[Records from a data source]
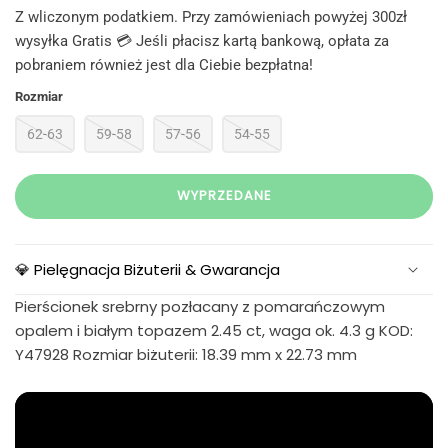
Z wliczonym podatkiem. Przy zamówieniach powyżej 300zł
wysyłka Gratis 💳 Jeśli płacisz kartą bankową, opłata za
pobraniem również jest dla Ciebie bezpłatna!
Rozmiar
62-63
59-58
57-56
54-55
WYPRZEDANE
💎 Pielęgnacja Biżuterii & Gwarancja
Pierścionek srebrny pozłacany z pomarańczowym
opalem i białym topazem 2.45 ct, waga ok. 4.3 g KOD:
Y47928 Rozmiar biżuterii: 18.39 mm x 22.73 mm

▶ _What is expected_:
Find the line that contains "Biżuterii & Gwarancja". Restate it and all lines after it exactly, ending with the final line of the data.

▶ _Solution for this problem_:
💎 Pielęgnacja Biżuterii & Gwarancja
Pierścionek srebrny pozłacany z pomarańczowym
opalem i białym topazem 2.45 ct, waga ok. 4.3 g KOD:
Y47928 Rozmiar biżuterii: 18.39 mm x 22.73 mm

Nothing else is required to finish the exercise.